Zen Ritual: A Practitioner’s Perspective of the Expressions of Forms

This summer I will be offering a class, at San Francisco Zen Center, that will look at the ways in which each one of us can connect at a profound, personal level with the ceremonies and activities of Zen. It means looking at formal practice from the place of our personal dharma position. That is, the class is about the ways in which ritual relates to us — individually, in community, and from the standpoint of the absolute. So we’ll look at a number of ceremonies over the course of five classes, and talk about these layers of experience and how they deeply inform our practice.
zen_priest
One example of a ritual that we’ll study is the Bodhisattva Vows, which are said at the end of Saturday morning lecture and during the Full Moon ceremony. A typical translation of these vows is:
Beings are numberless, I vow to free them.
Delusions are inexhaustible, I vow to end them.
Dharma Gates are boundless, I vow to enter them.
The Buddha’s Way is unsurpassable, I vow to become it.
We can start to take these vows with the idea of being more skillful in the world, with the support of and engagement with our fellow practitioners.

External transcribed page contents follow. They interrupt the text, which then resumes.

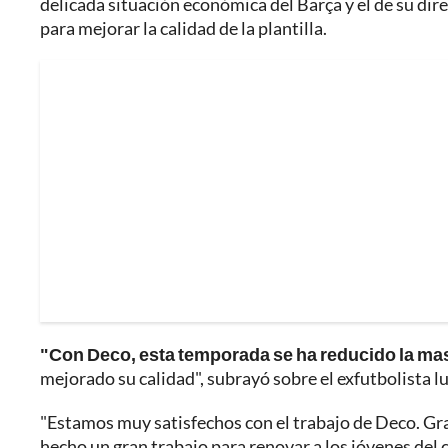
delicada situación económica del Barça y el de su dir
para mejorar la calidad de la plantilla.
"Con Deco, esta temporada se ha reducido la mas
mejorado su calidad", subrayó sobre el exfutbolista l
"Estamos muy satisfechos con el trabajo de Deco. Gra
hecho un gran trabajo para renovar a los jóvenes del clu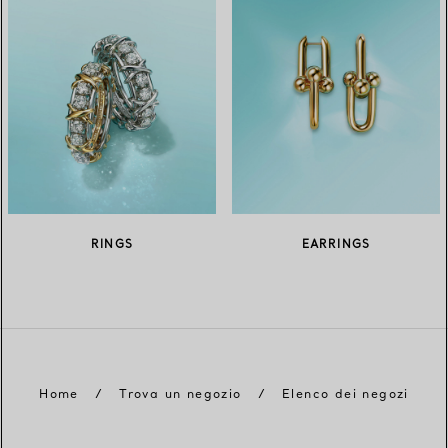
RINGS
EARRINGS
Home
/
Trova un negozio
/
Elenco dei negozi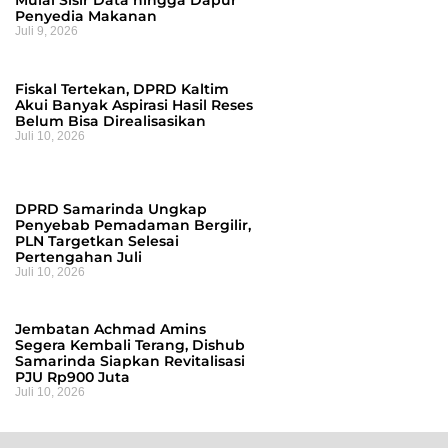
Mulai Sisir Data hingga Dapur
Penyedia Makanan
Juli 9, 2026
Fiskal Tertekan, DPRD Kaltim
Akui Banyak Aspirasi Hasil Reses
Belum Bisa Direalisasikan
Juli 10, 2026
DPRD Samarinda Ungkap
Penyebab Pemadaman Bergilir,
PLN Targetkan Selesai
Pertengahan Juli
Juli 10, 2026
Jembatan Achmad Amins
Segera Kembali Terang, Dishub
Samarinda Siapkan Revitalisasi
PJU Rp900 Juta
Juli 10, 2026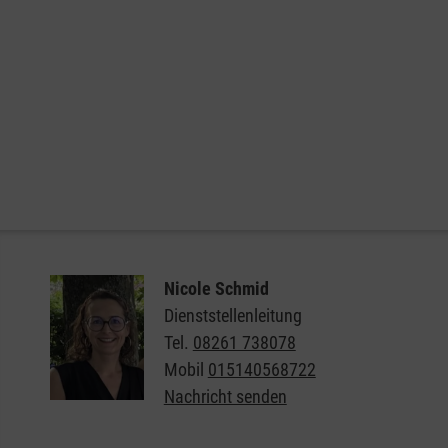
Nicole Schmid
Dienststellenleitung
Tel.
08261 738078
Mobil
015140568722
Nachricht senden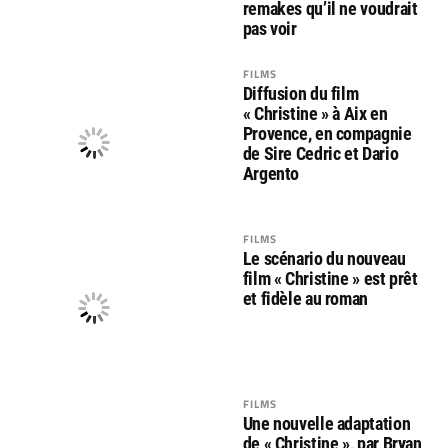
remakes qu’il ne voudrait
pas voir
FILMS
Diffusion du film
« Christine » à Aix en
Provence, en compagnie
de Sire Cedric et Dario
Argento
FILMS
Le scénario du nouveau
film « Christine » est prêt
et fidèle au roman
FILMS
Une nouvelle adaptation
de « Christine », par Bryan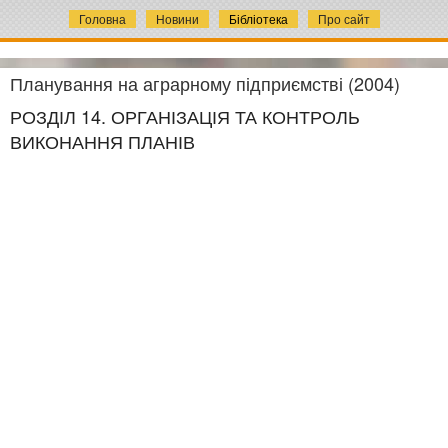
Головна
Новини
Бібліотека
Про сайт
Планування на аграрному підприємстві (2004)
РОЗДІЛ 14. ОРГАНІЗАЦІЯ ТА КОНТРОЛЬ
ВИКОНАННЯ ПЛАНІВ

Yet, we can really only take these vows seriously if we understand ourselves as interconnected with all things. So we’ll read a chapter from Shohaku Okumura Roshi’s book, “Living by Vow” in which he writes:

“We cannot be proud of our practice, and we don’t need to be too humble about our lack of practice or understanding. We are just as we are. Our practice is to take one more step toward the infinite, the absolute, moment by moment one step at a time.”

I would add that we are already completely within the infinite in each moment, even though we might feel that we are stepping closer to it. So this is the way in which we will take up the study of ritual this summer. I plan to write a blog entry during each of the five weeks of class, beginning the week of June 23rd, and I hope to hear from each of you about the ways in which you engage with ceremony in your own lives.